■ **TASK DETAILS**: Would you give the number of lines below in which the string "displays" appears? Nothing else is needed.

BEGIN THE RECORDS

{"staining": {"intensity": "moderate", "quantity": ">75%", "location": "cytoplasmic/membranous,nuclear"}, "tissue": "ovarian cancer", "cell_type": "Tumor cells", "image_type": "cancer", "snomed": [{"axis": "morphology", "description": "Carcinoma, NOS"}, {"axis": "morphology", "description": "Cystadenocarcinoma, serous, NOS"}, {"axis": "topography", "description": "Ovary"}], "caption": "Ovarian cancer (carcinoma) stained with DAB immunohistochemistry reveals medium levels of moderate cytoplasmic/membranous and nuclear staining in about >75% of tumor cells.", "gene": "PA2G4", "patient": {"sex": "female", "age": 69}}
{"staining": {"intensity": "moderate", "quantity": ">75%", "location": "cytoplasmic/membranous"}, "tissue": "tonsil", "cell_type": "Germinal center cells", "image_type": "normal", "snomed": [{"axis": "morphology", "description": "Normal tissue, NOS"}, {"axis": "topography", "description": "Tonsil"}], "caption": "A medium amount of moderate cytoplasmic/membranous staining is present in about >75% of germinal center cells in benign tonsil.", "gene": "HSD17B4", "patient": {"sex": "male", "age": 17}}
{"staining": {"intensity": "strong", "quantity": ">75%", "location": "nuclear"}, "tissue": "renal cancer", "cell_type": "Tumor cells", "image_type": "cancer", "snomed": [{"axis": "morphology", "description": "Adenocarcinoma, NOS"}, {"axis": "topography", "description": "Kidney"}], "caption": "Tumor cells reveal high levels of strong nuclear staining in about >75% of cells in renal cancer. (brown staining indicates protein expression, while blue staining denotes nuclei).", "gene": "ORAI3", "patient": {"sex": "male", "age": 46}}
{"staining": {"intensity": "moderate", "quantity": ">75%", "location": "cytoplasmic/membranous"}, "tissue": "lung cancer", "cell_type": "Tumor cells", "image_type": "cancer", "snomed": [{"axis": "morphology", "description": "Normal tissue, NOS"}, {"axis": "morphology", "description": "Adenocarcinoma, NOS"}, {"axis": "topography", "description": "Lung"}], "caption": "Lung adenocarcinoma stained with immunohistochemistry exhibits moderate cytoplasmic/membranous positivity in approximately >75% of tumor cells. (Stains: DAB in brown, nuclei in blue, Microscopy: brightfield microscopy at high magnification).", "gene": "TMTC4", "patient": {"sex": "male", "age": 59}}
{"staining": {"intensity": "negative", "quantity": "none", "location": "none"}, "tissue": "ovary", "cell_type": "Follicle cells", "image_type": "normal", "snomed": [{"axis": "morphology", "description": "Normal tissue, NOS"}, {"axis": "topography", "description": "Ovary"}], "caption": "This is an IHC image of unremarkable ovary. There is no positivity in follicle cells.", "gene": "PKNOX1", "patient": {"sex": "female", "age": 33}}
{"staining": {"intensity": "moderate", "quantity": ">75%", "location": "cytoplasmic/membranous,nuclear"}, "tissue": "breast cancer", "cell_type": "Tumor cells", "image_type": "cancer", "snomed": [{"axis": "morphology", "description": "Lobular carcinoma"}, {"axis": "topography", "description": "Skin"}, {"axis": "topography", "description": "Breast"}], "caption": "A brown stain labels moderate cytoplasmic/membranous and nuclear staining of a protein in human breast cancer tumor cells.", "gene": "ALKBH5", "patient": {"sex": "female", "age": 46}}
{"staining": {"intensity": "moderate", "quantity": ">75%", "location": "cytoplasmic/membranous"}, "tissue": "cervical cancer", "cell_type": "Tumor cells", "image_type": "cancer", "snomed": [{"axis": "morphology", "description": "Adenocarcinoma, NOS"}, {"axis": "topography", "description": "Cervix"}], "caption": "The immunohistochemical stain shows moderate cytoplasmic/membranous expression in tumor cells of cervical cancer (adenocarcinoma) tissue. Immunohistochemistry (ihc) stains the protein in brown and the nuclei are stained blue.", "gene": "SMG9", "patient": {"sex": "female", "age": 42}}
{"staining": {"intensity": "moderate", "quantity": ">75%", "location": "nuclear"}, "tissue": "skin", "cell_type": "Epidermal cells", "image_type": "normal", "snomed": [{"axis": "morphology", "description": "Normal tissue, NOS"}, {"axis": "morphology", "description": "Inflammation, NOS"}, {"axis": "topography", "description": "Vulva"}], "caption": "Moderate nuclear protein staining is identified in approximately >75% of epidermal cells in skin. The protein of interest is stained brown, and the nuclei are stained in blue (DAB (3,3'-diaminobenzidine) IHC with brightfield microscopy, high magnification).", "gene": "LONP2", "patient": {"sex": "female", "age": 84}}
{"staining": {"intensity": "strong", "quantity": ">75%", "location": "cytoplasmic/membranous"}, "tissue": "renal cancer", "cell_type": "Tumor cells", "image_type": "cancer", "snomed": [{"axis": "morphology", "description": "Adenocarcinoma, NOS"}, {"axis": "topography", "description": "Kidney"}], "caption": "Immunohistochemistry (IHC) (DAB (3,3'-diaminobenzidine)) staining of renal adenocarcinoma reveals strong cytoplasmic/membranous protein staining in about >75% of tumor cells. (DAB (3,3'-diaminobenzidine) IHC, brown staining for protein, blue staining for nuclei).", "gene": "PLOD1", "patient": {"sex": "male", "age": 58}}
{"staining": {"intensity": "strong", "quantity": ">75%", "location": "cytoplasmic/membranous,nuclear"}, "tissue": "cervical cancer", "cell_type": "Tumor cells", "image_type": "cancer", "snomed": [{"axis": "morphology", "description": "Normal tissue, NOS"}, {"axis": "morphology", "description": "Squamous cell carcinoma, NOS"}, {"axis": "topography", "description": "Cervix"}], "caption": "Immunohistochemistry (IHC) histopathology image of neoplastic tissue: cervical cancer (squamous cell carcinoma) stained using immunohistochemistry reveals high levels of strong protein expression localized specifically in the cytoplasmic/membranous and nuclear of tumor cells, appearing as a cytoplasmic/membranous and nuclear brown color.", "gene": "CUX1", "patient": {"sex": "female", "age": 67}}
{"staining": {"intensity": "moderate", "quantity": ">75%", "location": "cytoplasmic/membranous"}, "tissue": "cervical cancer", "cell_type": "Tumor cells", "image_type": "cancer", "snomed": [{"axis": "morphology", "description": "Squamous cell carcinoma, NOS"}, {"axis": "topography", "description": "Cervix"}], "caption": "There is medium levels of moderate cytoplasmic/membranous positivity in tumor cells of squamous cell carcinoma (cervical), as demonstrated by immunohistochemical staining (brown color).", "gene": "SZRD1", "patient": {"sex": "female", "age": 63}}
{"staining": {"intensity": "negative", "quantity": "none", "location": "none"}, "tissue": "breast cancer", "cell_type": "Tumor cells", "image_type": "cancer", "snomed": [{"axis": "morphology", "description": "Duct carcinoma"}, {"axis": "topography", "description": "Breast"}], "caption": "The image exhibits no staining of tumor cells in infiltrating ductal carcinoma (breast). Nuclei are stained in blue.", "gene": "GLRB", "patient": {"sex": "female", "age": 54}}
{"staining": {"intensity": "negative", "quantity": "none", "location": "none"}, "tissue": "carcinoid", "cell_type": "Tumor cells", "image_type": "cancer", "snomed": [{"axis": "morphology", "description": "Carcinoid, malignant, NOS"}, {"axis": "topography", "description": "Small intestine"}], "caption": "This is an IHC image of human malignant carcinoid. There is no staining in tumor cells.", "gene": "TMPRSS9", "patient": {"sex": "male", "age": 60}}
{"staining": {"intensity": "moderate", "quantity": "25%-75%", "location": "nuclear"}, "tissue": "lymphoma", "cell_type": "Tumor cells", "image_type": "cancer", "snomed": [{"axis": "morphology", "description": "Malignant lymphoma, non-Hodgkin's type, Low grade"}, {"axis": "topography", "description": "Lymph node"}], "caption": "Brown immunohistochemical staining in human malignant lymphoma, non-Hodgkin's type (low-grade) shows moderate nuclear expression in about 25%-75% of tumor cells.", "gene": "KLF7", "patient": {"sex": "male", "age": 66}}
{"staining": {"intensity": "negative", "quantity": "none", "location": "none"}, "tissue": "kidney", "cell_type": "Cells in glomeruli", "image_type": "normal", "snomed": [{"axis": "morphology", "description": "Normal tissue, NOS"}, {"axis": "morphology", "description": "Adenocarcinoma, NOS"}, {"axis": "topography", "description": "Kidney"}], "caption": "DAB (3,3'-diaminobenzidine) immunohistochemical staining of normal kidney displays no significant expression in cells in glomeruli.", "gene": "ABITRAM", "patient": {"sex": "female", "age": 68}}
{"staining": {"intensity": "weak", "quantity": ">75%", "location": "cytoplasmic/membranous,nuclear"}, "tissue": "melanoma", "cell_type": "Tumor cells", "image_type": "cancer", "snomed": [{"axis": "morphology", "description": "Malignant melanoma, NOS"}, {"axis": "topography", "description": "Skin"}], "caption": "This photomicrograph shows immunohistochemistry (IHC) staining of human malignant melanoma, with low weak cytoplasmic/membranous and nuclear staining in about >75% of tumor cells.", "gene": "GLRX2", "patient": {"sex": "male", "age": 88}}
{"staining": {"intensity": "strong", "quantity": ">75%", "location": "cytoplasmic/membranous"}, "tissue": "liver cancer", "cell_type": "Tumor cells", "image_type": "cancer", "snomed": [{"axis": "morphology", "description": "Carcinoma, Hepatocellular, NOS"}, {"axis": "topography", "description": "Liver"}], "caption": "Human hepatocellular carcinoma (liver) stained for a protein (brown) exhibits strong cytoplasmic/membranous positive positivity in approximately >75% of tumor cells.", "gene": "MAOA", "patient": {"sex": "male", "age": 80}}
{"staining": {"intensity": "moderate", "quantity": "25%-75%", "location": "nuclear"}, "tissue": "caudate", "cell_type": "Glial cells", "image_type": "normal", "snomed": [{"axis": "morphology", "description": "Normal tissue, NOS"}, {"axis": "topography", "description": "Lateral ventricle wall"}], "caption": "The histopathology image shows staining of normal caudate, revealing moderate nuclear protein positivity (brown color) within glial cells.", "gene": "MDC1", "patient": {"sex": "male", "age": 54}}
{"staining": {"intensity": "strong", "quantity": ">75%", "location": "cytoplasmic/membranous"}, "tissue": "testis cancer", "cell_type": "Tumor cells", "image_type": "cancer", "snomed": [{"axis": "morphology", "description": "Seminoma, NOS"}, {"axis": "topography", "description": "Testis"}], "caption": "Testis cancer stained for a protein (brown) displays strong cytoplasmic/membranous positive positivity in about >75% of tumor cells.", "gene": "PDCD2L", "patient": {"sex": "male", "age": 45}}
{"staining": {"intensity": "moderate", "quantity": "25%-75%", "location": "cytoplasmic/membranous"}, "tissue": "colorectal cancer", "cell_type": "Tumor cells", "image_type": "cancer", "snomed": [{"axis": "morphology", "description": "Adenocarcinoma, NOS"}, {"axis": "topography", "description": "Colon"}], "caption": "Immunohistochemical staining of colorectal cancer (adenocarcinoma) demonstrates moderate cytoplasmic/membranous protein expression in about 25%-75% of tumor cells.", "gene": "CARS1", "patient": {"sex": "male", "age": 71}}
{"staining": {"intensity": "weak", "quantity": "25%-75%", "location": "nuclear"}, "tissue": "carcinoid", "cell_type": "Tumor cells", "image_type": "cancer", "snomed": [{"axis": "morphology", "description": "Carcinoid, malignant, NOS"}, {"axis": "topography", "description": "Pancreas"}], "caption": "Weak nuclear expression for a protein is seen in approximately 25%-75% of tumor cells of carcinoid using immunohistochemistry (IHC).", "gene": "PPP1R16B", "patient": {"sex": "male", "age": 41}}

END THE RECORDS

■ **EXERCISE SOLUTION**: 2